10 exercises with the swimming elastic
If you swim often and worry about injuries, these 10 exercises with the swimming elastic will surely help you.
Curl for biceps
Curls are a great exercise to invigorate biceps, essential to swim. Move very slowly to get the most benefit from each repetition. Attach the elastic under your shoe and slowly push your forearm toward the ceiling looking in front of you.
Inward traction
This exercise may seem difficult but very useful. It allows you to do deltoid work. It is suitable for all swimming specialties. Wrap the elastic around something robust. Get to the right of the object and grab the elastic with the nearest hand. Lengthen the elastic by placing the arm at the height of the sternum.
Traction to the outside
In the practice of swimming it is easy to damage the muscles and tendons near the rotator cuff. This exercise is useful to help you prevent damage or recover after a injury. Wrap the elastic around a fence. If the fence is to your left, take the elastic with the opposite hand. Then flex the elastic towards the outside.
Exercise for deltoids
Deltoids are important for swimming and are very stressed in exercising this sport. They require a lot of attention. Take the two parts of the elastic with your hands.

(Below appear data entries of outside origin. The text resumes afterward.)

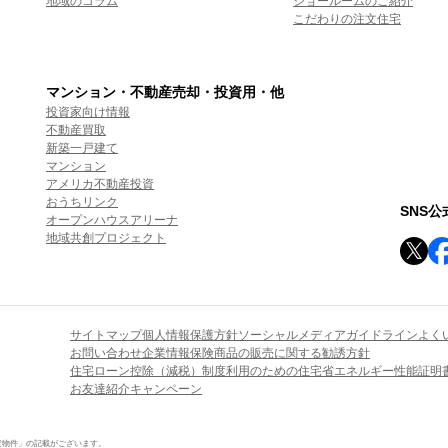
地域のコラム
ショールームのご紹介
こだわりの注文住宅
マンション・不動産売却・投資用・他
投資家向け情報
不動産買取
新築一戸建て
マンション
アメリカ不動産投資
おうちリンク
SNS
オープンハウスアリーナ
地域共創プロジェクト
サイトマップ
個人情報保護方針
ソーシャルメディアガイドライン
よく
お問い合わせ
企業情報
保険商品の販売に関する勧誘方針
住宅ローン控除（減税）制度利用のための住宅省エネルギー性能証明
お友達紹介キャンペーン
定物件」の記載がございます。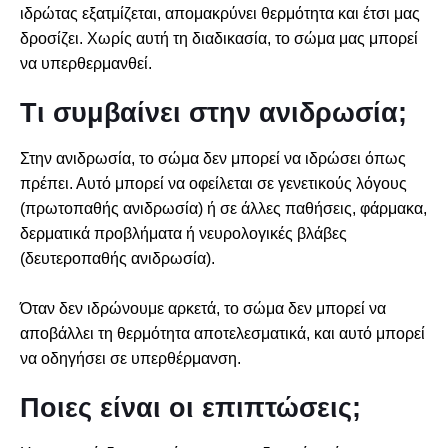
ιδρώτας εξατμίζεται, απομακρύνει θερμότητα και έτσι μας
δροσίζει. Χωρίς αυτή τη διαδικασία, το σώμα μας μπορεί
να υπερθερμανθεί.
Τι συμβαίνει στην ανιδρωσία;
Στην ανιδρωσία, το σώμα δεν μπορεί να ιδρώσει όπως
πρέπει. Αυτό μπορεί να οφείλεται σε γενετικούς λόγους
(πρωτοπαθής ανιδρωσία) ή σε άλλες παθήσεις, φάρμακα,
δερματικά προβλήματα ή νευρολογικές βλάβες
(δευτεροπαθής ανιδρωσία).
Όταν δεν ιδρώνουμε αρκετά, το σώμα δεν μπορεί να
αποβάλλει τη θερμότητα αποτελεσματικά, και αυτό μπορεί
να οδηγήσει σε υπερθέρμανση.
Ποιες είναι οι επιπτώσεις;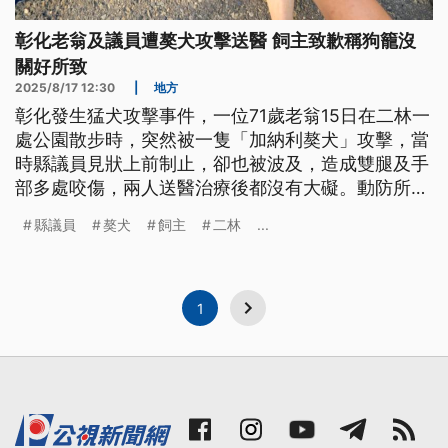
彰化老翁及議員遭獒犬攻擊送醫 飼主致歉稱狗籠沒
關好所致
2025/8/17 12:30
|
地方
彰化發生猛犬攻擊事件，一位71歲老翁15日在二林一
處公園散步時，突然被一隻「加納利獒犬」攻擊，當
時縣議員見狀上前制止，卻也被波及，造成雙腿及手
部多處咬傷，兩人送醫治療後都沒有大礙。動防所表
示，將了解飼主管理情形，若有違反《動保法》，將
縣議員
獒犬
飼主
二林
...
依法開罰。
1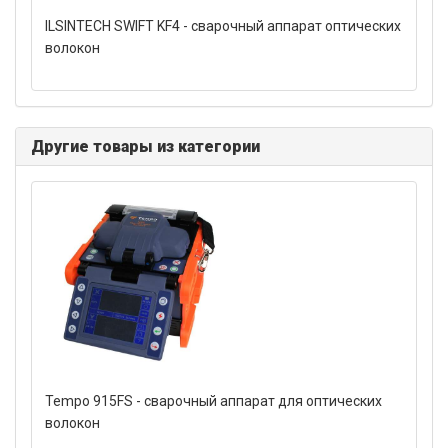
ILSINTECH SWIFT KF4 - сварочный аппарат оптических
волокон
Другие товары из категории
Tempo 915FS - сварочный аппарат для оптических
волокон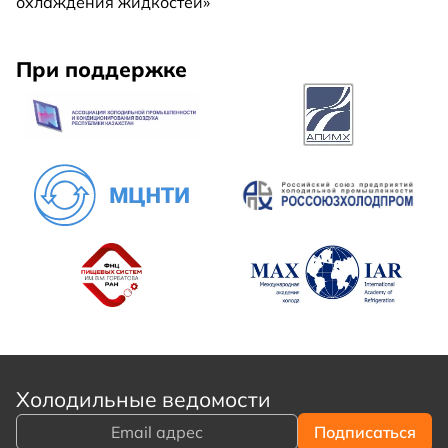
охлаждения жидкостей»
При поддержке
Холодильные ведомости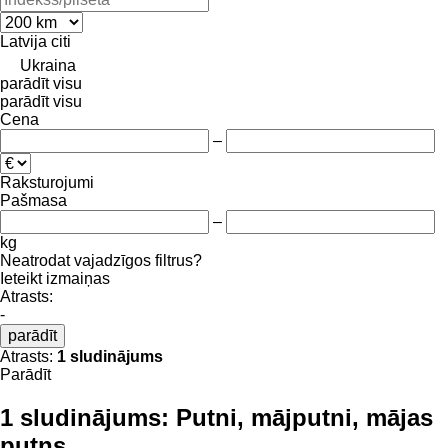
Latvija
citi
Ukraina
parādīt visu
parādīt visu
Cena
–
Raksturojumi
Pašmasa
–
kg
Neatrodat vajadzīgos filtrus?
Ieteikt izmaiņas
Atrasts:
-
parādīt
Atrasts:
1 sludinājums
Parādīt
1 sludinājums:
Putni, mājputni, mājas
putns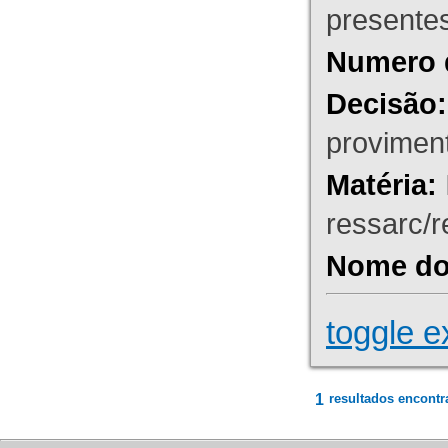
presente
Numero 
Decisão:
proviment
Matéria:
ressarc/re
Nome do 
toggle e
1
resultados encontr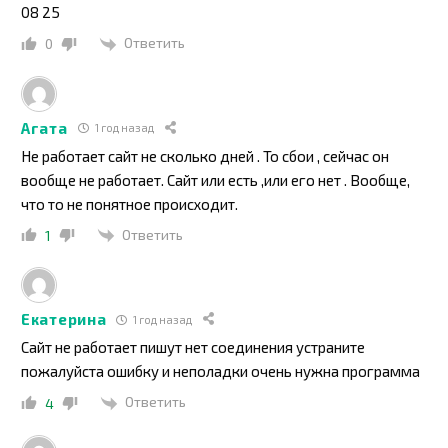
08 25
Ответить
0
Агата
1 год назад
Не работает сайт не сколько дней . То сбои , сейчас он
вообще не работает. Сайт или есть ,или его нет . Вообще,
что то не понятное происходит.
Ответить
1
Екатерина
1 год назад
Сайт не работает пишут нет соединения устраните
пожалуйста ошибку и неполадки очень нужна программа
Ответить
4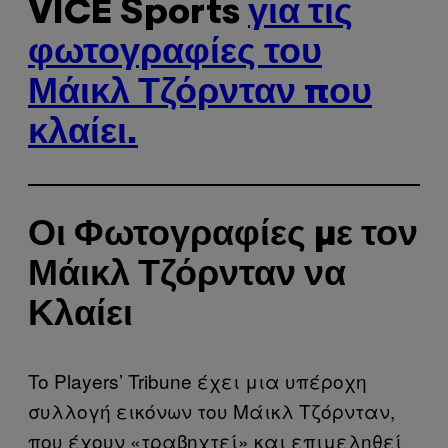
VICE Sports
για τις
φωτογραφίες του
Μάικλ Τζόρνταν που
κλαίει.
Οι Φωτογραφίες με τον
Μάικλ Τζόρνταν να
Κλαίει
To Players’ Tribune έχει μια υπέροχη
συλλογή εικόνων του Μάικλ Τζόρνταν,
που έχουν «τραβηχτεί» και επιμεληθεί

Put it over your head. Then stretch it down with your arms straight, like a bird blowing your wings.
Exercise for trapeze
Swimmers often use the trapeze, and many accidents occur near it. You must then upgrade it appropriately. Put the elastic under the shoes. Place your arm around your side and lift it out with your locked elbow.
Triceps extensions
The trictions are solicited in all swim movements. Extensions up will allow you to work without straining them. Stretch the elastic with your left hand and place it under your buttocks. Grasp the other end with the opposite hand. Put it behind your head. Straighten your arm and stretch it toward the ceiling.
Exercise for the back
This exercise strengthens the upper part of the backbone. Stretch the two extremities of the elastic with your hands. Hold your arms forward to the shoulders level. Get upright with your abdominal thesis. Flush your elbows and pull them with both hands in the opposite direction.
Free style with elastic
Push the elastic behind a pole so that the two ends of the elastic are in your hands. Arcs the bust to 180 degrees with the chest parallel to the ground. Put your arms forward as in the free style. Throw your right arm toward your thigh as in the swim position. Then change with the other arm.
Exercise for the arms
Attach the elastic to the ground so that the sides are free. Be straight with your arms stretched to the point of attack. With your palms facing each other, bring your elbows back and press on the shoulder blades. Do this for 20 seconds, then rest.
Exercise for the chest
Get back with your back toward the attack. Hold the elastic with your hands and stretch them in both directions. Then tilt them forward in such a way as to re-connect them. Keep your elbows slightly curved. Run the exercise for 20 seconds.